Vous continuez  à écrire malgré votre âge ; pourquoi cette obstination ?

J’essaie de transmettre aux gens ce que j’ai vécu, vu et acquis comme connaissances, savoir, éducation et instruction. Je n’écris pas pour moi mais pour les autres.

Vous êtes un écrivain au parcours riche, parlez-nous un peu de vos débuts ?

Ma première  œuvre a été La Dévoilée, elle a été publiée en 1959 en France, aux éditions Subervie. Un éditeur j’allais dire presque clandestin puisque c’était un ami de l’Algérie. Il était le premier à avoir imprimé les cinq premiers numéros d’El Moudjahid de la révolution. La Dévoilée a été jouée au Théâtre national algérien (TNA)  et à la Radio avec la troupe de Mahieddine Bachtarzi. Le rôle principal a été interprété par  Farida Saboundji.
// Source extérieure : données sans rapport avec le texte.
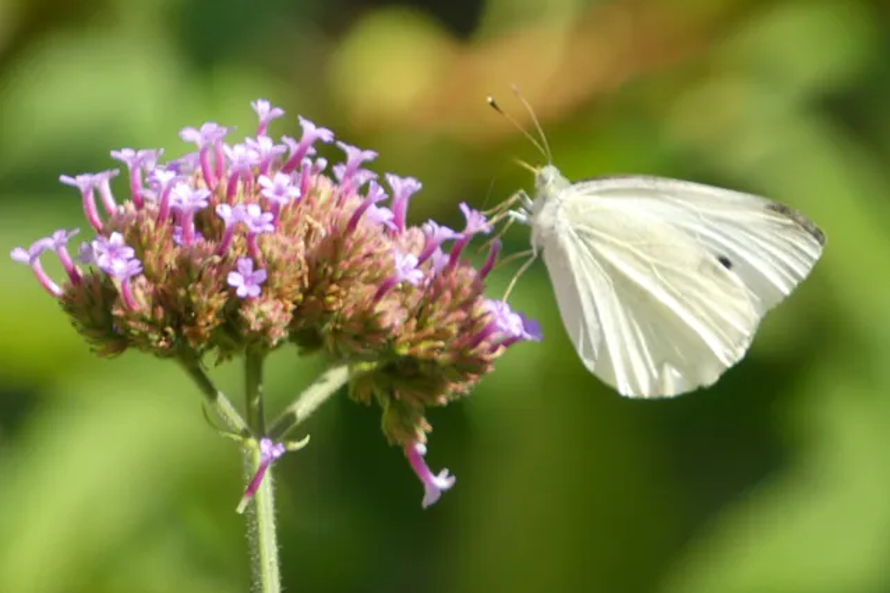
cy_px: 293
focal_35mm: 790
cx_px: 445
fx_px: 19524
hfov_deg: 2.6
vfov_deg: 1.7
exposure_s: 1/100
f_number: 5.6
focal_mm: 135.6
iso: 125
Cette œuvre m’a fait connaître. J’ai publié aussi Le Silence des cendres qui a été publié juste après l’indépendance. Je racontais l’histoire d’un Moudjahid dans laquelle j’ai voulu mettre toutes les qualités du révolutionnaire algérien qui s’est dressé contre le colonialisme. Je tiens à préciser aussi qu’il  est le tout premier et le seul roman algérien traduit en chinois. J’ai écrit un recueil de poésies qui s’intitule Oui, Algérie, qui a rencontré beaucoup de succès et qui a été traduit en plusieurs langues.  Après l’indépendance, il y a eu la création de l’Union des écrivains algériens à laquelle j’ai apporté ma contribution aux côtés de grands noms de la littérature algérienne, à l’exemple de Kateb Yacine, Mouloud Mammeri, Malek Haddad, Moufdi Zakaria. Ce dernier me considérait comme son fils. On a d’ailleurs animé une conférence ensemble au TNA sur l’Emir Abdelkader dans les années soixante.
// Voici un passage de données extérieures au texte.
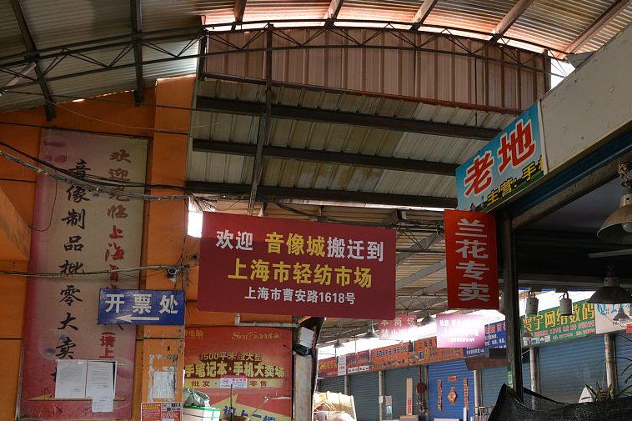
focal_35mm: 38
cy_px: 288
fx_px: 667
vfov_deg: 34.6
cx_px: 462
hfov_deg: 49.0
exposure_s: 1/25
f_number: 6.3
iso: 1250
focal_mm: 24
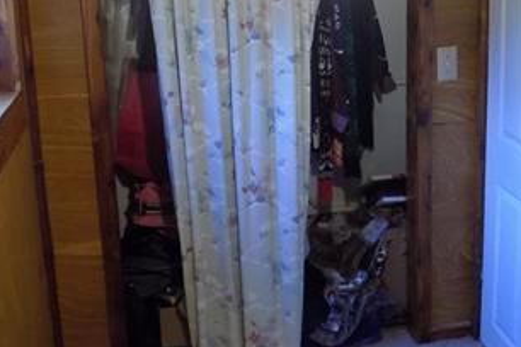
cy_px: 78
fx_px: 724
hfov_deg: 39.5
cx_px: 296
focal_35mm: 50
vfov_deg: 26.6
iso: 400
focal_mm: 4
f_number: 3.1
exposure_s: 1/20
Vous êtes une personne qui tient énormément à ses origines et traditions…

J’étais élevé dans un milieu où on parlait beaucoup de traditions. Mes origines  sont de la Casbah puisque les M’hamsadji étaient quatre frères dans la vielle ville et ce, jusqu’à la veille de la prise d’Alger le 5 juillet 1830. Ils étaient  armuriers  et fabriquaient du petit plomb. Ils ont rencontré beaucoup de problèmes avec les envahisseurs et c’est pour cela qu’ils ont décidé avec leurs familles de quitter la Casbah et d’aller ailleurs. Mon aïeul a trouvé refuge à Sour El Ghozlane.

L’indépendance suffit-elle à la construction d’un pays fort et souverain ?

Arriver à une Algérie indépendante était inéluctable, car c’est tout le peuple qui s’est sacrifié.  Mais ce n’est pas suffisant car il faut que l’Algérie se remette debout, qu’elle se cultive, qu’elle se développe et retrouve  ses repères afin de les embellir et les mettre en pratique à tous les niveaux : dans la société, au sein des familles, de l’administration, dans les centres de gouvernance. L’indépendance n’est rien sans la véritable liberté d’être.

Ce livre a été écrit depuis longtemps ; pourquoi ne l’avez-vous pas publié très tôt?

C’est vrai.  J’ai écrit ce roman il y a au moins une dizaine d’années. Mais je l’ai un peu abandonné car  je lis et je présente un ouvrage chaque semaine. Je  suis passionné non seulement de lecture mais du livre algérien. Il faut que les Algériens lisent.  Malheureusement, c’est ce qui manque énormément. Il faut être amoureux du livre algérien. Nous-mêmes, nous ne nous reconnaissons pas.